Один из очень немногих комментаторов «Ужаса» писал, что это вещь значительная, что из нее многое произросло впоследствии, ибо в ней «высвечиваются идеи, составляющие ядро его главных романов в следующие два десятилетия».{13} Если это понимать так, что герои Набокова, особенно же его перволичные повествователи, сосредоточены на себе, порой до солипсизма, помрачающего зрение и ум, то это наблюдение более справедливо в отношении романов, написанных как раз в десятилетие после сороковых годов, то есть скорее английских сочинений Набокова, нежели русских. Если же здесь имеется в виду описание «глубокого страха, возникающего, когда человек испытывает полное отторжение мира внутреннего видения от мира внешней действительности», то, какой бы смысл ни вкладывался в эту странную дихотомию миров, нетрудно найти в русских книгах Набокова множество прекрасно описанных рецидивов этого раннего приступа ужаса, и нигде, может быть, так ясно и искусно, как в превосходной переходной сцене «Дара», когда герой проходит по ничейной земле, пробуждаясь от сна, в котором его посетил покойный отец.
Сначала нагромождение чего-то над чем-то и бледная дышащая полоса, идущая вверх, были совершенно непонятны, как слова на забытом языке или части разобранной машины, — и от этой безсмысленной путаницы панический трепет пробежал по душе: проснулся в гробу, на луне, в темнице вялого небытия.

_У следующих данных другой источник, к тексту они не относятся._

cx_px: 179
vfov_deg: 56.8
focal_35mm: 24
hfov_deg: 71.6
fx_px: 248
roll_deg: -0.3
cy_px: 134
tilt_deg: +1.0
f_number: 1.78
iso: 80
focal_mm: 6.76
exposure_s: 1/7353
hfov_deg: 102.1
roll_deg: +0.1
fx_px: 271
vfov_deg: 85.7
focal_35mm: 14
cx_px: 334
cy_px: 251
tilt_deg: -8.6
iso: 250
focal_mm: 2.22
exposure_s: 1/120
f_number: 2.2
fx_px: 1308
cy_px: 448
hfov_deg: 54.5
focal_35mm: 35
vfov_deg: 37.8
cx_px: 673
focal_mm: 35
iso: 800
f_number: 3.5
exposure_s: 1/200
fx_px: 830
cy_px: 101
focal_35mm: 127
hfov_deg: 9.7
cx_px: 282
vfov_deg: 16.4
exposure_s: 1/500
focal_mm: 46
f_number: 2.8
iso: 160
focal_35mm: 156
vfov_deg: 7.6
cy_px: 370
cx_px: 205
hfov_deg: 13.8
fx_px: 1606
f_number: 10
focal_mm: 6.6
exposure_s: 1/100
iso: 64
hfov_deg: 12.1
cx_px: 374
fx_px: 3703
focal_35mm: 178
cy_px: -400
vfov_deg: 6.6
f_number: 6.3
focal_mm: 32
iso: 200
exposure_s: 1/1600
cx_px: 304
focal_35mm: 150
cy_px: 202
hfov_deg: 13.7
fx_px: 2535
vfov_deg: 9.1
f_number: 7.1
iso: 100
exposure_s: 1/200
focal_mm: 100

Но что-то в мозгу повернулось, мысль осела, поспешила замазать правду, — и он понял, что смотрит на занавеску полураскрытого окна, на стол перед окном: таков договор с разсудком, театр земной привычки, мундир временного естества. Он опустил голову на подушку и попытался нагнать теплое, дивное, все объясняющее, — но уже теперь приснилось что-то безталанно-компилятивное, кое-как сшитое из обрезков дневного житья и подогнанное под него.

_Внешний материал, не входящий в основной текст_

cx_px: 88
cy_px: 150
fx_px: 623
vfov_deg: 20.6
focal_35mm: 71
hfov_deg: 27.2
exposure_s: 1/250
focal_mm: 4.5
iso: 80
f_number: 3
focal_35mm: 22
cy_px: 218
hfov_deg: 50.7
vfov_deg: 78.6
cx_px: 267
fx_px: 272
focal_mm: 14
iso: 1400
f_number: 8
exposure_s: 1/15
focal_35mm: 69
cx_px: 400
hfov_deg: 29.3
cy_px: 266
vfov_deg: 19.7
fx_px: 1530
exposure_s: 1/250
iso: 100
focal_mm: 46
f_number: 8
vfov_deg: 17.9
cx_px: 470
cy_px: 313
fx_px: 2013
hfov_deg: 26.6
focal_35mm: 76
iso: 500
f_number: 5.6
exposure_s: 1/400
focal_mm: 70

Набоков как будто так никогда и не разрешил онтологического противоречия, которое поставил перед собой в молодости: скрыта ли сущность вещей от нашего восприятия привычкою разсудка? — так что если от этой привычки отказаться, то жуткий мир, захваченный врасплох, предстает обнаженным, неприкрашенным, разобранным на составные части, безобразным («Ужас»). Или, может быть, эта самая привычка, это «облачение временного существования» есть подлинная суть вселенной, образованная, окутанная и охраняемая прототипической Любовию, исполняющей всё на свете нежностью и «мерцающей радостью» («Благость»).

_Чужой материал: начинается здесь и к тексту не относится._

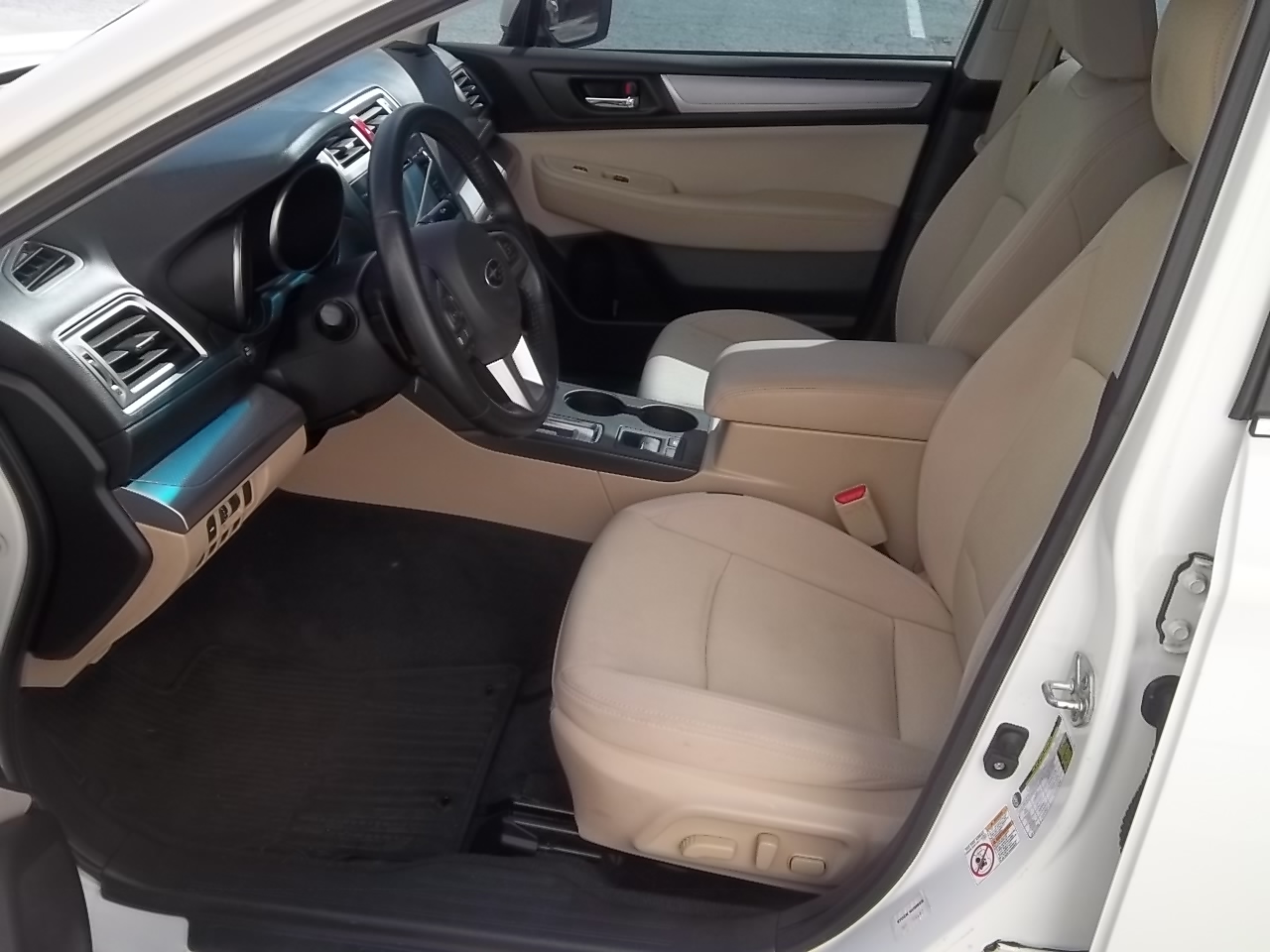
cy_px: 476
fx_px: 1284
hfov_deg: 52.6
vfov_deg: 40.7
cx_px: 635
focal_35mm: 35
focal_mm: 6.17
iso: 64
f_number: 3.86
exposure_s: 1/200
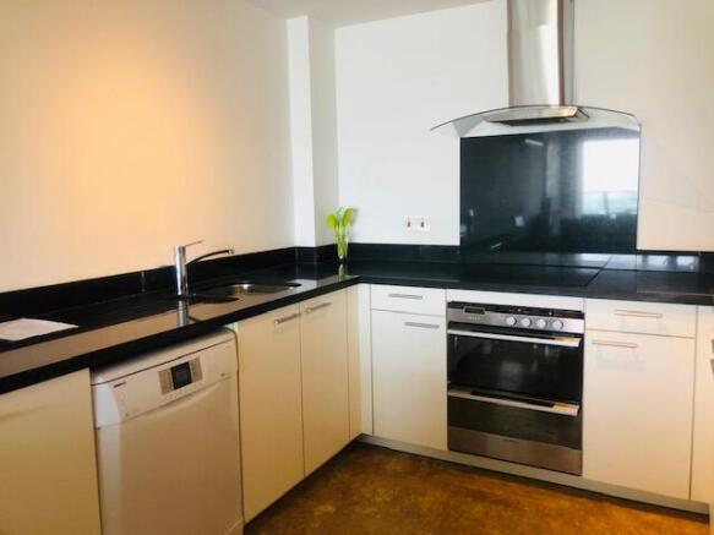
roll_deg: +2.5
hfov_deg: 63.5
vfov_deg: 49.7
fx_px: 577
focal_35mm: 28
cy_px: 268
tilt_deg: -7.0
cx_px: 357
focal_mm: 3.99
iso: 40
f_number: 1.8
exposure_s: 1/20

Другими словами, действительно ли ноуменальный мир навсегда и неодолимо отделен от феноменального и может приоткрыться разве что умалишенному, — как думал, например, Кант (и, вероятно, Флобэр{14} и Достоевский)? Или явления сами по себе, своим существованием, своей существительностью, истолковывают Божественную действительность так, как ее видит пасмурным днем платонический скульптор Набокова? Но на какой бы стороне этой дилеммы ни находилось его предпочтение в разные периоды жизни, он — в отличие от Сартра, через десять лет после «Ужаса» описавшего похожий кошмар створаживающего душу отчуждения в своей тошнотворной повести, — не разсматривает тварный мир как огромную гору разрозненных акциденций, никем не любимых и безпорядочных форм, существований, лишенных сущности. Набоков сочиняет ради острого удовольствия поставить опыт, в котором испытуемое мировоззрение резко отличалось бы от его собственного, чтобы мир виделся глазами то нимфомана, то мужеложца, то кровосмесивца, которых объединяет самоисключительность, доводящая до исключения всех прочих людей, до жестокости. Жестокость же есть смертный грех в трагедиях Набокова.
Поэтому ни один серьезный читатель не должен забывать о том, что даже в тех его книгах, где изображенный мир явно изуродован пристрастным или извращенным изложением от первого лица, настоящий автор этого изображения посылает в этот мир лучи тепла и сострадания через агентства своих невидимок, и лучи эти, незримые для действующих лиц, отражаются от поверхности романа и достигают читателя, возседающего над местом действия.